The three most common types of stromal corneal dystrophies are:
- Dominant Granular Dystrophy — This type of corneal dystrophy usually starts in the first decade and appears initially as small white dots in the center of the cornea. Or, they may appear as lines radiating from the center of the cornea. These dots or white lines will increase in size and number until they start appearing as dense opacities.
- Recessive Macular Dystrophy — Usually starting sometime in the first two decades, recessive macular dystrophy is first seen as a thin, superficial veil. However, over time the patient experiences increasing haziness in the central part of the cornea as well as increasing isolated opacities.
- Dominant Lattice Dystrophy — This type of dystrophy usually strikes between the ages of 5 and 20 although it has been seen in infants. On examination, the patient may appear to have a lattice of fine lines. By age 40, the center of the cornea may become irregular, with various opacities. Some patients may experience acute painful attacks that may cause early vision loss; others with this condition may have a relatively slow, less severe progression.
Other types of corneal dystrophies include: Anterior Basement Membrane Dystrophy, Fuchs’ Dystrophy, Meesmann’s Dystrophy and Reis-Bucklers’ Dystrophy.
If corneal dystrophies run in my family, should I see a genetics counselor before having children?
It is always helpful to consult with a genetics counselor when you or your partner’s family have a history of any type of inheritable illness. This will allow you to make informed decisions regarding the health of your family. For more information, speak to your primary care specialist.
How are donor corneas obtained?
A corneal transplant is the final step of an involved process requiring a timely coordination.

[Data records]

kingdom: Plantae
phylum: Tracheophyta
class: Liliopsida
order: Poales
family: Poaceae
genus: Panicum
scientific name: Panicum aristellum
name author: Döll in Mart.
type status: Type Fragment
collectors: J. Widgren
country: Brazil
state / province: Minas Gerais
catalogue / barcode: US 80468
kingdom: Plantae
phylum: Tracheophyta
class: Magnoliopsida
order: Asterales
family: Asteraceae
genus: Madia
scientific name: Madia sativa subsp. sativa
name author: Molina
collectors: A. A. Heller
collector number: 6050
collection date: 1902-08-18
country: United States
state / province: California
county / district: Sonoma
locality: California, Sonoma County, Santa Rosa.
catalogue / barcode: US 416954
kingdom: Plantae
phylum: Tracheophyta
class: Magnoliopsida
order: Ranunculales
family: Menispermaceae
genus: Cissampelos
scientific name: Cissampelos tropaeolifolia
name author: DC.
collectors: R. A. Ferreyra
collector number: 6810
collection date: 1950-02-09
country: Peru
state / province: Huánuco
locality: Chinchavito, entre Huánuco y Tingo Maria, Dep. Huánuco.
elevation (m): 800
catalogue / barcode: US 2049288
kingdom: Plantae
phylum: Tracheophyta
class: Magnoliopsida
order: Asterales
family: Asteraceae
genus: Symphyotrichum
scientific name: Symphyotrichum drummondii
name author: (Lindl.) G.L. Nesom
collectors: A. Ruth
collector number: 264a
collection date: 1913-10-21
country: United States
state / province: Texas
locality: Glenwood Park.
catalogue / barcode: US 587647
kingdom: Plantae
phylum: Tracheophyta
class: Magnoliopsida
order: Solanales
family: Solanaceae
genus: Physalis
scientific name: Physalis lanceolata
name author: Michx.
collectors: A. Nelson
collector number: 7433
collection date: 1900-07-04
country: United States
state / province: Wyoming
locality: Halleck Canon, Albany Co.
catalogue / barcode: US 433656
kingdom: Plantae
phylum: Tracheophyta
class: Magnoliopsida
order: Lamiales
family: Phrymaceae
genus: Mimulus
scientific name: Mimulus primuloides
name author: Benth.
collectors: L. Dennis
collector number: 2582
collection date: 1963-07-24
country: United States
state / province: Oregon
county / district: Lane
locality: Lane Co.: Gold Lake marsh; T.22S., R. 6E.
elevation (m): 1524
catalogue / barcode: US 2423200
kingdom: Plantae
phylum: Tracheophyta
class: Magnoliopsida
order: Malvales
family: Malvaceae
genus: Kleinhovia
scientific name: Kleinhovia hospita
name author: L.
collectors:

• EXERCISE INSTRUCTIONS: Please reproduce word for word everything in the corneal dystrophy text from "If corneal dystrophies" down to "primary care specialist.". Work only from the corneal dystrophy text, not the material.

• TASK ANSWER:
If corneal dystrophies run in my family, should I see a genetics counselor before having children?
It is always helpful to consult with a genetics counselor when you or your partner’s family have a history of any type of inheritable illness. This will allow you to make informed decisions regarding the health of your family. For more information, speak to your primary care specialist.